The record shows that the request for the trial transcript of the first trial was advanced by appellant’s counsel (at appellant’s insistence) in the middle of the trial on appellant’s contention that the witnesses at the second trial were changing their stories from those told at the first trial. There was, however, no identification of what the claimed conflict was. No effort was made to have the testimony of a particular witness read back from the notes of the stenographer. The only request was for a complete transcript, which request, if granted, would, of course, have occasioned a mistrial and a continuance.

The District Judge concluded that no sufficient showing was made before him to require this drastic remedy.

Generally, there is a broad discretion vested in the trial judge to determine the grant or denial of a motion for continuance. Particularly is this true where, as here, a jury has been chosen and witnesses have been heard. Ungar v. Sarafite, 376 U.S. 575, 589, 84 S.Ct. 841, 11 L.Ed.2d 921 (1964); Avery v. Alabama, 308 U.S. 444, 446, 60 S.Ct. 321, 84 L.Ed. 377 (1940).
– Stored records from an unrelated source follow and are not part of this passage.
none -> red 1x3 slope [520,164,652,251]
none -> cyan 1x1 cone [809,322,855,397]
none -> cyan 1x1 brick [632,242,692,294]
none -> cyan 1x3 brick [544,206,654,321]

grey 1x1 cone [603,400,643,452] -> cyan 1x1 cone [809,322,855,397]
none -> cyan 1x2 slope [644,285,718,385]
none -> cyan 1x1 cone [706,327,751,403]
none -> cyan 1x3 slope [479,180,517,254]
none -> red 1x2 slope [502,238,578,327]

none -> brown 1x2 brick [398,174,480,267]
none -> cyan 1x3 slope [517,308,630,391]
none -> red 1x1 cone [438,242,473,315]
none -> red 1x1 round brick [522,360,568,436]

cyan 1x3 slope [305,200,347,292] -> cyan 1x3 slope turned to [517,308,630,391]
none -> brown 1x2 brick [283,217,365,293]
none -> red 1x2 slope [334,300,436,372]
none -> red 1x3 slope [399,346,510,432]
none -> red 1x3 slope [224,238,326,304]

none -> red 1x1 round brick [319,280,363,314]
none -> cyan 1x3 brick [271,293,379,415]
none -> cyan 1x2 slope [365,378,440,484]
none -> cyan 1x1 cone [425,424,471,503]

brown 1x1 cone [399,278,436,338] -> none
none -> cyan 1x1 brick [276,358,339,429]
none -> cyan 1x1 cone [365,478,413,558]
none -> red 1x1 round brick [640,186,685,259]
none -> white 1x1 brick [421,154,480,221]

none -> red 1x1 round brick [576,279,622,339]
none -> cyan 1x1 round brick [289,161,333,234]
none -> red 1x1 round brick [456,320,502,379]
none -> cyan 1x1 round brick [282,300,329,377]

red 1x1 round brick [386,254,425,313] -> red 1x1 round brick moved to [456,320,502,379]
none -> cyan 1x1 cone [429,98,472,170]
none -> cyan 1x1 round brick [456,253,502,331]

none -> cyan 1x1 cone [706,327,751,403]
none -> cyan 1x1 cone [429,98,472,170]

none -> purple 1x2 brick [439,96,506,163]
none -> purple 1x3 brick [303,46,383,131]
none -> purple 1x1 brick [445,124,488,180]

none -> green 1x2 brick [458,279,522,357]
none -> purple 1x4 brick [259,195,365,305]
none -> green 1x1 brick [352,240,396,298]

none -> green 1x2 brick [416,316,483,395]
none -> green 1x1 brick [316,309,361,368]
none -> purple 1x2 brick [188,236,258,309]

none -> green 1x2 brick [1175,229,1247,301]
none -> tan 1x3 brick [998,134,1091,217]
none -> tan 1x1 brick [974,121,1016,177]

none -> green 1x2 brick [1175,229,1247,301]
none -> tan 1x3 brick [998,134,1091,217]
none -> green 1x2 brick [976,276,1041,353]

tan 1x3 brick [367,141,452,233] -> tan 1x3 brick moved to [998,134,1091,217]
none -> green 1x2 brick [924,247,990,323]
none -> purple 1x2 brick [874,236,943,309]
Both the trial judge and appellant’s counsel had participated in the first trial. If there had been any material change in the witnesses’ stories, it should have been possible for appellant to assert a specific conflict. We have read this transcript and find no such assertion.

Under the totality of the circumstances, we cannot conclude that the District Judge abused his discretion.

The judgment of the District Court is affirmed.